Entries taken from a collection:
============================================================

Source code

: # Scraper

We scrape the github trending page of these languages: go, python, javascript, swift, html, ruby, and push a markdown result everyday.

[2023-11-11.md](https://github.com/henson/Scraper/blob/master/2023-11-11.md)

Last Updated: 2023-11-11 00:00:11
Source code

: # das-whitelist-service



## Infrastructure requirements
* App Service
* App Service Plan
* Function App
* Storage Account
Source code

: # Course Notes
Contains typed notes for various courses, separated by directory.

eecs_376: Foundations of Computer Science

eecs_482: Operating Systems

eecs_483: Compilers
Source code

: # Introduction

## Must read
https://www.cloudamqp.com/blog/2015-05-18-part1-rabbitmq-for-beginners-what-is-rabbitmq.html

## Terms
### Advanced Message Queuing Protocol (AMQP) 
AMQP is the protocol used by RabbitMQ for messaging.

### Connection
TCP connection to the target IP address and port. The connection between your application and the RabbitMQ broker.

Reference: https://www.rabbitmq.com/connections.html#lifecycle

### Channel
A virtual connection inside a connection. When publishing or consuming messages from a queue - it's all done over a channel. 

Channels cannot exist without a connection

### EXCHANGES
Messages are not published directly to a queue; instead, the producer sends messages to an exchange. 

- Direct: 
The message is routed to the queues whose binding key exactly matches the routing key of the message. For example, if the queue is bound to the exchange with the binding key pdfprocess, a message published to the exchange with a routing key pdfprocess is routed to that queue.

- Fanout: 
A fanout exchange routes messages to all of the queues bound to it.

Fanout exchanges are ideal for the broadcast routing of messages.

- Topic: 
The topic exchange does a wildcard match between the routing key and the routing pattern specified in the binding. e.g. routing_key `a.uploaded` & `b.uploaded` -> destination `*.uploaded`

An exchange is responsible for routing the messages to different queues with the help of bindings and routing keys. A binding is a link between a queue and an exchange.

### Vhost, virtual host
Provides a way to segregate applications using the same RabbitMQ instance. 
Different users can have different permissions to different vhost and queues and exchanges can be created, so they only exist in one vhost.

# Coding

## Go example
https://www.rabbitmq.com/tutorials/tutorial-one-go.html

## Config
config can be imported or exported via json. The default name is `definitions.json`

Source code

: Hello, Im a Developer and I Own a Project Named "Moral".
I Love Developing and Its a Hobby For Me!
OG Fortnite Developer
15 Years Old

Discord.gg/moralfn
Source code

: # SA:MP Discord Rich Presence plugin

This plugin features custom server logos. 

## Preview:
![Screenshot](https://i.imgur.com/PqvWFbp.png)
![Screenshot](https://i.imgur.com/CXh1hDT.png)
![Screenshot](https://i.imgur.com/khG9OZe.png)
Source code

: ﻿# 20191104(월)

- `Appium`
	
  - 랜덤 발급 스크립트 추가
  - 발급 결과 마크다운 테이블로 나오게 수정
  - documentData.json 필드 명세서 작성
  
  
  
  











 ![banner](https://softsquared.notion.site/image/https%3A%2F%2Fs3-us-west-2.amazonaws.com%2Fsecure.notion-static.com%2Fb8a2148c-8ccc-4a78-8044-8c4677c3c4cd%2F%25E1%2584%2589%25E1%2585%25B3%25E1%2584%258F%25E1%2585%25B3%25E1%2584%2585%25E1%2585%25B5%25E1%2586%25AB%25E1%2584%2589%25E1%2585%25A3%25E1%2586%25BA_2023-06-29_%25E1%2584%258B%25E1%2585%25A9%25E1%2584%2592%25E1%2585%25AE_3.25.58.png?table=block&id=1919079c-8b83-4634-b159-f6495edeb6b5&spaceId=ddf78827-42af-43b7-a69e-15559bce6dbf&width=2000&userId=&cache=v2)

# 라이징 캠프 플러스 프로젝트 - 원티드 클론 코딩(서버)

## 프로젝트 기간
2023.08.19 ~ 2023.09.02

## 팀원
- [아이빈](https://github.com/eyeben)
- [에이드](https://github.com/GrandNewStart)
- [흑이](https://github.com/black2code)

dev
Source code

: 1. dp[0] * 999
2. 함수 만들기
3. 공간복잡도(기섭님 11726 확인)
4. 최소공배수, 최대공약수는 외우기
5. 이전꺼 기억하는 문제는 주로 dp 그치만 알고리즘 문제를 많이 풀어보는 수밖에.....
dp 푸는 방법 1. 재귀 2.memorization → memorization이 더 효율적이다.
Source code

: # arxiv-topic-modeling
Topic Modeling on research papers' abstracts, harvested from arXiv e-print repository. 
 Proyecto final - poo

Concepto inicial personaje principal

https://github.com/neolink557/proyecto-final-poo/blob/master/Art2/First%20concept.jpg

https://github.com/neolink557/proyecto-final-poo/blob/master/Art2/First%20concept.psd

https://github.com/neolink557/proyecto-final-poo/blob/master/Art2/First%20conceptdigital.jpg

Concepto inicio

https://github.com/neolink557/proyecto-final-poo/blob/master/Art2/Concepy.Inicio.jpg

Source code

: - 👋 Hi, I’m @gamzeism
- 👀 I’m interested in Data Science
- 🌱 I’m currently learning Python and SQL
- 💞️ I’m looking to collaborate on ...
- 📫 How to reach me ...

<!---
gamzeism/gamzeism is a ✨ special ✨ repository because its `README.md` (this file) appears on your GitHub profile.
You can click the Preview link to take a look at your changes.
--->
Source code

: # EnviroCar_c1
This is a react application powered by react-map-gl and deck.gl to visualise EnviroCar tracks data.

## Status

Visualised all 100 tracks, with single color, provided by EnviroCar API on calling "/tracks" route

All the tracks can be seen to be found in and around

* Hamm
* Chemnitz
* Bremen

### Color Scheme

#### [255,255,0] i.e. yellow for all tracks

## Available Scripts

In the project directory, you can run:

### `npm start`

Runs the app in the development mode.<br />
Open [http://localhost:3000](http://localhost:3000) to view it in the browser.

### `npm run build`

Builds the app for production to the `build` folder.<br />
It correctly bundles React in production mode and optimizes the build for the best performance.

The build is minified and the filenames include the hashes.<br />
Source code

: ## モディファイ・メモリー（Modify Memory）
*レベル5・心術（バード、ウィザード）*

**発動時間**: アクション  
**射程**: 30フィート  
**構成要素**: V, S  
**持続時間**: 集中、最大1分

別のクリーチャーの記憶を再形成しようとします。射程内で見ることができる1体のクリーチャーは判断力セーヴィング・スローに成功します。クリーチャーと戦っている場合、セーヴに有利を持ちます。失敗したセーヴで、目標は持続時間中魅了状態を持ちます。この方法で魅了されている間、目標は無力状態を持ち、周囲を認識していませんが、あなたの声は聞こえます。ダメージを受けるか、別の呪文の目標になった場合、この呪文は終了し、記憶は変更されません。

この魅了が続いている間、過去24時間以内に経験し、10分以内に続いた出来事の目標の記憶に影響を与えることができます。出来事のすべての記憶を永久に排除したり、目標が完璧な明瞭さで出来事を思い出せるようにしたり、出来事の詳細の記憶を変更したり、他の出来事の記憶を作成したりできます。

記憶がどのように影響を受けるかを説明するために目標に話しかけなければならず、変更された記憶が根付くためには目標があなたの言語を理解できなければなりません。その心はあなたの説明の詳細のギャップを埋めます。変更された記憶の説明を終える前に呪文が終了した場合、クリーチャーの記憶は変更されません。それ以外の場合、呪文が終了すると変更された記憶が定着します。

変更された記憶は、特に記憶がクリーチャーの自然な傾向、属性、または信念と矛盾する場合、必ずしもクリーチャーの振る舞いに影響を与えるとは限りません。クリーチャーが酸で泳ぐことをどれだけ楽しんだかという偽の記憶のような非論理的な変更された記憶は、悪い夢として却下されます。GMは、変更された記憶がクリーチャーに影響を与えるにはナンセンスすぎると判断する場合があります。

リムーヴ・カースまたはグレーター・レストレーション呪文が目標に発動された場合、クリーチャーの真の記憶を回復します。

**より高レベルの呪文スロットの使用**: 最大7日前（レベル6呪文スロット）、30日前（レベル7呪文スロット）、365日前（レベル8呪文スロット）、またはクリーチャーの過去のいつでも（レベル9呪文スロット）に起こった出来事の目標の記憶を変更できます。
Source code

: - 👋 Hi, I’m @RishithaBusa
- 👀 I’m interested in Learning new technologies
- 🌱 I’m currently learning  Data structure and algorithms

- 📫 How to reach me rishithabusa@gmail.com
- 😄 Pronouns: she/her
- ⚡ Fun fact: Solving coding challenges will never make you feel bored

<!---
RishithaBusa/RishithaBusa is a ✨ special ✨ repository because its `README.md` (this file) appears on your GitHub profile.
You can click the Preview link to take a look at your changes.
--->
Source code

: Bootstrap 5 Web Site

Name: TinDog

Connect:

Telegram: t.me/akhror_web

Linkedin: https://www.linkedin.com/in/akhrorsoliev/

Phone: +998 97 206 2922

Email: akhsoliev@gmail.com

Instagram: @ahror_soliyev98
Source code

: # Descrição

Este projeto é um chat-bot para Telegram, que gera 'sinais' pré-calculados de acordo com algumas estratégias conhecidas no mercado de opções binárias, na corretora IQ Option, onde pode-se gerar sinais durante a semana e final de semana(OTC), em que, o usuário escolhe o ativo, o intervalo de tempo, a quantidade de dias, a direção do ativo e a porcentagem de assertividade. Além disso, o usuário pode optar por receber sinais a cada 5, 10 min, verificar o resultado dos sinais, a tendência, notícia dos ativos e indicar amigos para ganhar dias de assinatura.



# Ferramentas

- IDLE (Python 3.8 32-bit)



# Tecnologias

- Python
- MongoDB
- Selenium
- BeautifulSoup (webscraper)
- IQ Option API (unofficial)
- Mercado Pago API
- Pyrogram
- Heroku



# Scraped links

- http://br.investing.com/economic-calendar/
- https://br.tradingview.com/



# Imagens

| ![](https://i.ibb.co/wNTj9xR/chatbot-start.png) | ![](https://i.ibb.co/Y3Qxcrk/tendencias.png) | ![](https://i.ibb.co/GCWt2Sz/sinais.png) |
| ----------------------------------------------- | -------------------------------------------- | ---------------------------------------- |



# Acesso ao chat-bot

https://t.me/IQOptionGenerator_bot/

============================================================

Task prompt:
Although the records may continue, retype only the lines from the first one through the one containing "# Course Notes", exactly as they appear.

Answer to this problem:
Source code

: # Scraper

We scrape the github trending page of these languages: go, python, javascript, swift, html, ruby, and push a markdown result everyday.

[2023-11-11.md](https://github.com/henson/Scraper/blob/master/2023-11-11.md)

Last Updated: 2023-11-11 00:00:11
Source code

: # das-whitelist-service



## Infrastructure requirements
* App Service
* App Service Plan
* Function App
* Storage Account
Source code

: # Course Notes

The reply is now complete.